Git for Non-Programmers

written

Git is an amazing tool for collaboration and version control, but its merits are largely unknown to the general public. Over the past few years, amazing collaborative tools (e.g. Google Drive) have become popular for word processing, spreadsheets and other common needs for the average person. However, these tools don’t offer sophisticated version control — they are limited to moving linearly backwards and forwards a certain number of steps.

This limits our ability to create different versions of the same document to test different approaches to a problem or work on the same content at the same time without stepping on each other’s feet or creating entirely new files. Any non-developer who has worked in a normal office setting has probably encountered a project that quickly devolved into folders containing timestamped versions of the same file. If you’re like me, you probably thought putting that on a shared drive in the cloud put you one step ahead of the game. Sadly, that’s probably true, but that’s no excuse not to step up your game some more with Git. That’s right — Git can handle more than just code.

This may seem like a crazy idea — Git wasn’t created to handle spreadsheets or word processing. Well, you know what sounds even crazier? Having a ton of folders with timestamped files on everyone’s hard drive! Using git add, commit, branch, merge and push is simple to learn and comes with a number of added benefits.

Version Control for Spreadsheets

Let’s try out some version control in MS Excel. We’ll start out by creating a simple spreadsheet as an XLSX (Excel’s modern default filetype), an XLS (preceded XLSX) and a CSV (comma-separated values). For each set of changes, we’ll create a new branch, add and commit our changes, then switch back to our master branch and merge the two.

Original .xls, .xlsx & .csv files

First, let’s try making some simple edits to our spreadsheets. To start off, we’ll make some small edits and delete a row.

Text-edited .xls, .xlsx & .csv files

No problems here. Next, let’s try something a bit more advanced. We’ll be adding some simple formulas (not in our CSV, it doesn’t support formulas).

Formula-edited .xls &.xlsx files

Still good! One more quick test — let’s see what happens when we edit some styles, like text color and background color.

Style-edited .xls &.xlsx files

That works, too!
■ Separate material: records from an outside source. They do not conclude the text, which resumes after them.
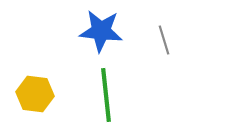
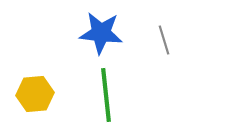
blue star: moved 2 px down
yellow hexagon: rotated 12 degrees counterclockwise
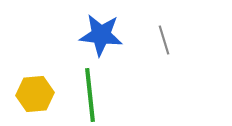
blue star: moved 2 px down
green line: moved 16 px left
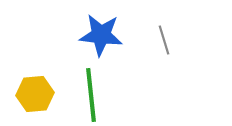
green line: moved 1 px right
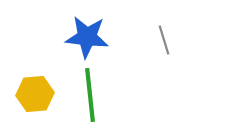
blue star: moved 14 px left, 2 px down
green line: moved 1 px left
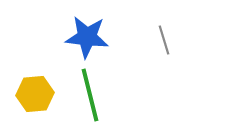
green line: rotated 8 degrees counterclockwise
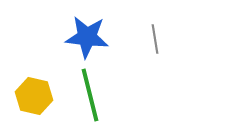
gray line: moved 9 px left, 1 px up; rotated 8 degrees clockwise
yellow hexagon: moved 1 px left, 2 px down; rotated 18 degrees clockwise
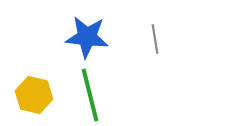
yellow hexagon: moved 1 px up
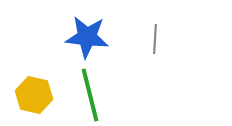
gray line: rotated 12 degrees clockwise
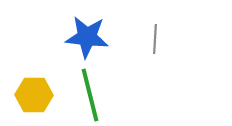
yellow hexagon: rotated 12 degrees counterclockwise
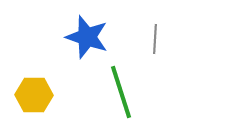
blue star: rotated 12 degrees clockwise
green line: moved 31 px right, 3 px up; rotated 4 degrees counterclockwise
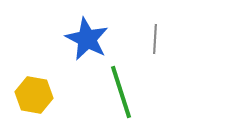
blue star: moved 2 px down; rotated 9 degrees clockwise
yellow hexagon: rotated 9 degrees clockwise
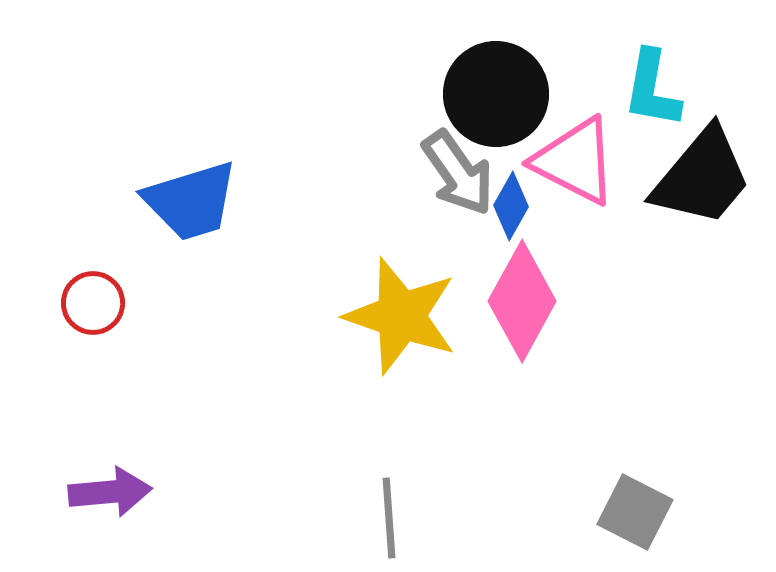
Awesome — Git can understand our spreadsheets well enough for us to branch off, make changes and then merge them back in.

Version Control for Word Processing

Next up, word processing. We’re going to follow that same workflow from our spreadsheets — we’ll create a new branch, add and commit our changes, then switch back to our master branch and merge the two.

Original .docx

We’re starting out with a DOCX file — MS Word’s standard filetype. It has a few quotes in there — nothing crazy. Let’s see what happens when we remove the middle one and add a new one at the end.

Text-edited .docx

All good. If you think about it, the contents of a word document are basically the same as the contents of an HTML document — they’re both just plain text in different languages. Or at least they are until you do something else to your word doc, like change up all the spacing, text styles, colors and whatnot. Then what happens?

Style-edited .docx

Well, that’s no good. Surprisingly, we were able to merge without having to resolve any conflicts, but it looks like Git made some wrong assumptions. Still, we were able to edit our content no problem. So long as we work on our content before our presentation, we should be fine.

Collaborative Benefits

We’ve really only covered Git’s version control benefits, but its collaborative features can be useful, too. If you incorprate Github into the mix, you and your collaborators have access to even more great features. For example, you could all fork and clone the same repository, work on the same file or collection of files, then push and send a pull request for your team’s leader (e.g. an editor) to review. The leader can even choose to include pieces of individual pull requests and exclude others. And he doesn’t have to download twenty versions of the same file or folder, all with the same name, and clutter his desktop.

Things to Keep in Mind

Git has its limitations. If you make a lot of drastic changes to a large file, Git might freak out and have no idea what to do, so it’ll declare basically everything a merge conflict. While this is really annoying, it’s still better than it making a bunch of assumptions and breaking your file.

It’s good practice to separate your work on content and style. Git is built to handle changes to code, which is text. So long as your work is limited to your content, you should be fine. Also, the simpler your filetype, the easier it will be for git to manage.

Github’s pull request interface is amazing. Unfortunately, you can’t preview pull requests for certain types of documents like DOCX, XLSX and other filetypes that most people use everyday. But, that interface might exist somewhere else — go find it! Or work your way around it by converting your file to something Github can understand.

TL;DR

Should I just timestamp a bunch of files, throw them in folders and email everyone I work with?